Der österreichische Philosoph Konrad Paul Liessmann geht all diesen Krisenphänomenen in seinem neuen Buch nach und fragt, wie man auf die diversen Herausforderungen unseres freiheitlichen Gemeinwesens reagieren kann.
So empfiehlt er angesichts des Legitimationsverlustes demokratisch gewählter Parlamente durch rechtsextreme Parteien und außerparlamentarische Bewegungen, aber auch durch die zunehmende Zersplitterung der Öffentlichkeit durch soziale Medien – Stichwort Blasenbildung – ein Mehr an direkter Demokratie.
Nach dem Modell von Schöffengerichten sollten mehr Bürger an Entscheidungen des Gemeinwesens beteiligt werden, auch ein Losverfahren könnte Menschen zur politischen Teilhabe verhelfen, die im parlamentarischen System nicht repräsentiert werden.
Mit Kant gegen selbstverschuldete Unmündigkeit
Liessmanns philosophisches Grundmotiv geht dabei auf den Aufklärer Immanuel Kant zurück, der Unmündigkeit als selbstverschuldet ansah und eine liberale Kultur auf den Eigensinn selbstständigen Denkens gründen wollte.

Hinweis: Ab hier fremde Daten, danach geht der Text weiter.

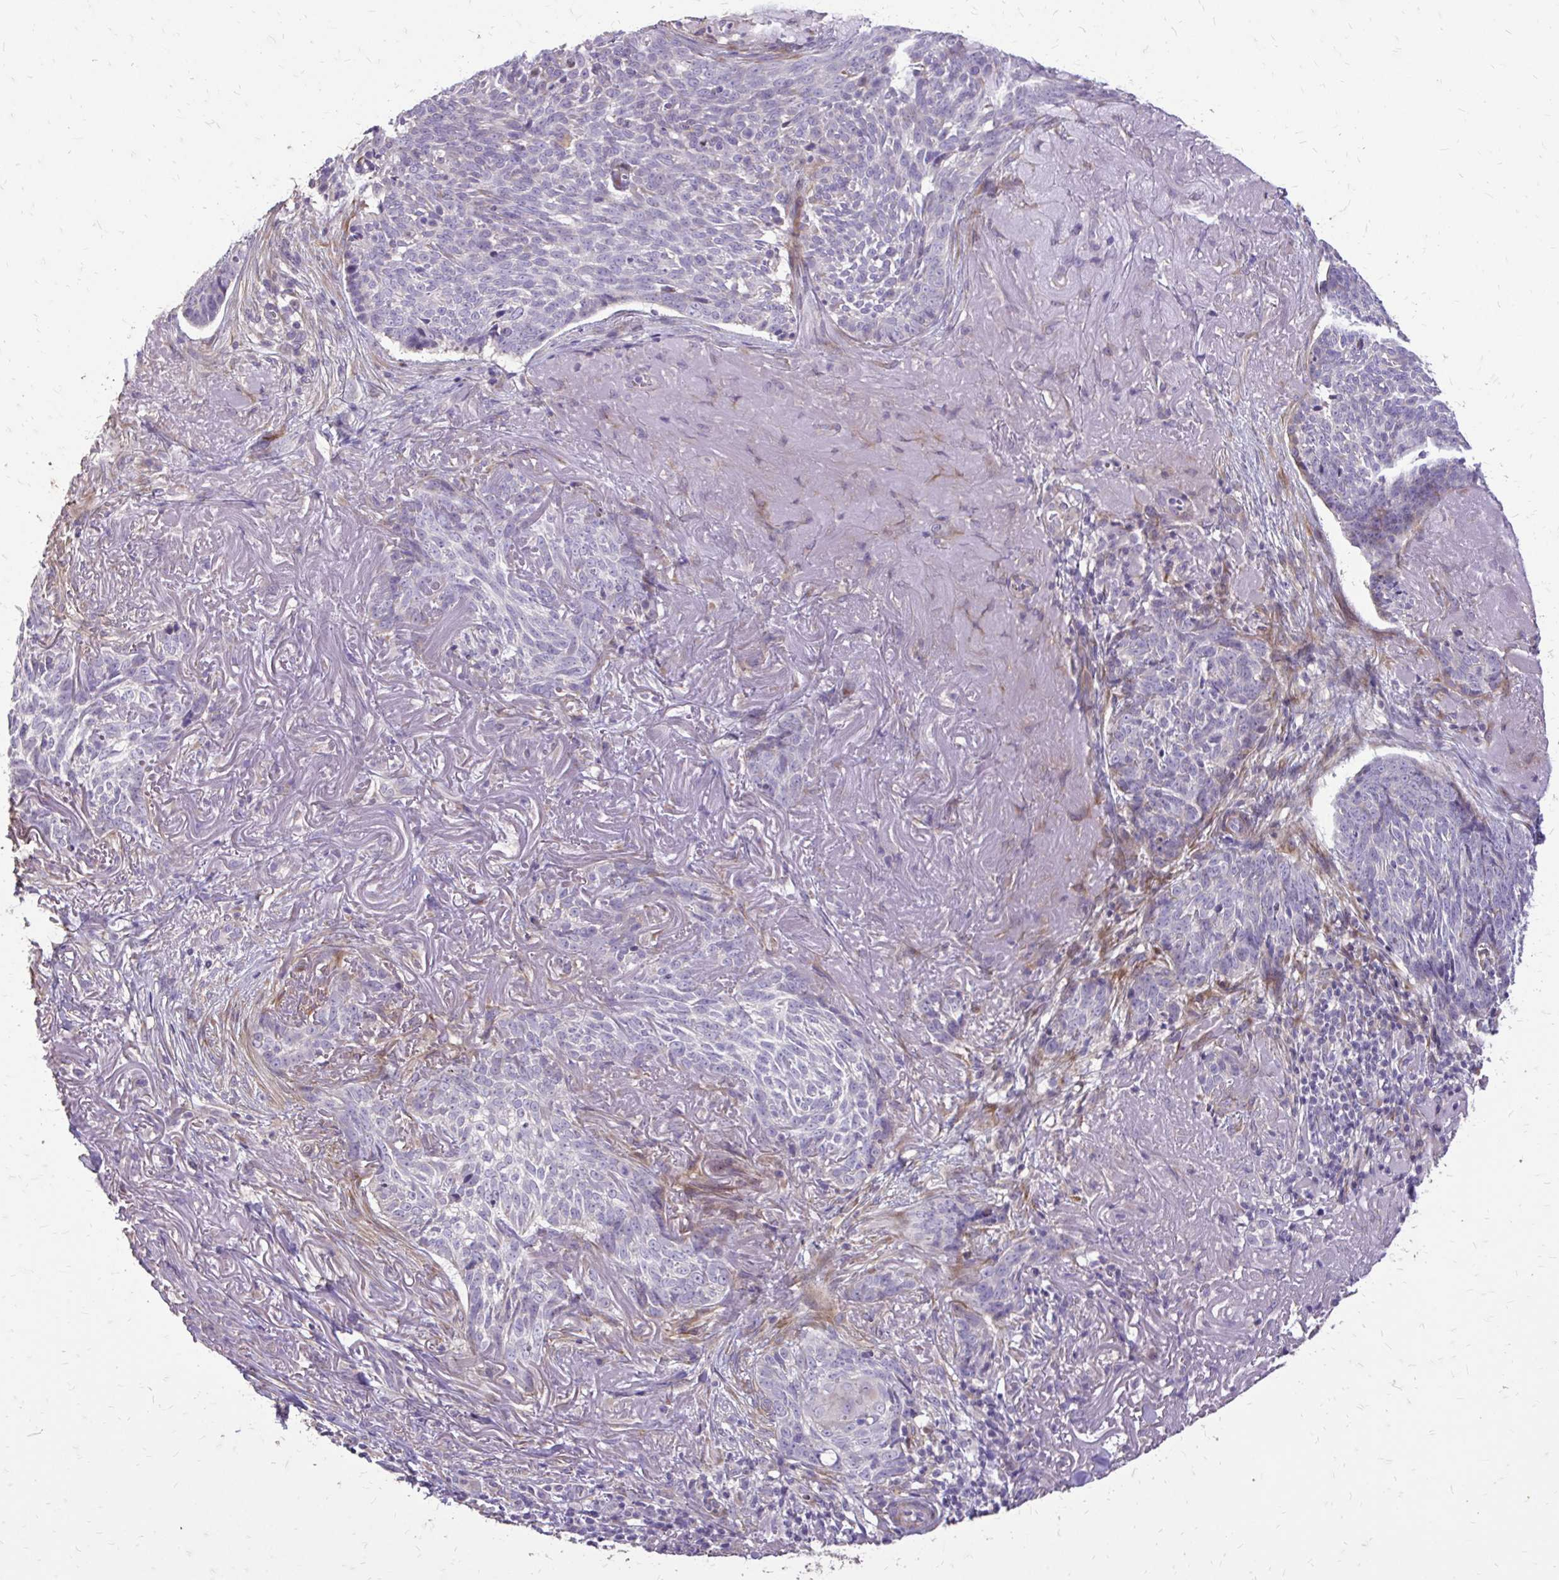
{"staining": {"intensity": "negative", "quantity": "none", "location": "none"}, "tissue": "skin cancer", "cell_type": "Tumor cells", "image_type": "cancer", "snomed": [{"axis": "morphology", "description": "Basal cell carcinoma"}, {"axis": "topography", "description": "Skin"}, {"axis": "topography", "description": "Skin of face"}], "caption": "A high-resolution micrograph shows immunohistochemistry staining of skin cancer (basal cell carcinoma), which shows no significant positivity in tumor cells.", "gene": "MYORG", "patient": {"sex": "female", "age": 95}}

Vehement streitet Liessmann gegen alle Versuche, die gesellschaftliche Kommunikation durch Moralismus, Denk- und Redeverbote einzuschränken. Konformismus aus politischer Korrektheit bedrohe, wie er grimmig-polemisch formuliert, die Grundlagen freiheitlicher Gemeinwesen.
Schmutzige Gedanken und Worte werden geächtet, unliebsame Autoren und Wissenschaftler gemobbt, Redner werden am Sprechen gehindert, Denkmäler wie das von Christoph Kolumbus in Chicago gestürzt, die Spielpläne von Theater- und Opernhäusern von vermeintlich rassistischen und sexistischen Stücken befreit, die Literatur vergangener Tage wird nach den moralischen Maßstäben der Gegenwart korrigiert und umgeschrieben.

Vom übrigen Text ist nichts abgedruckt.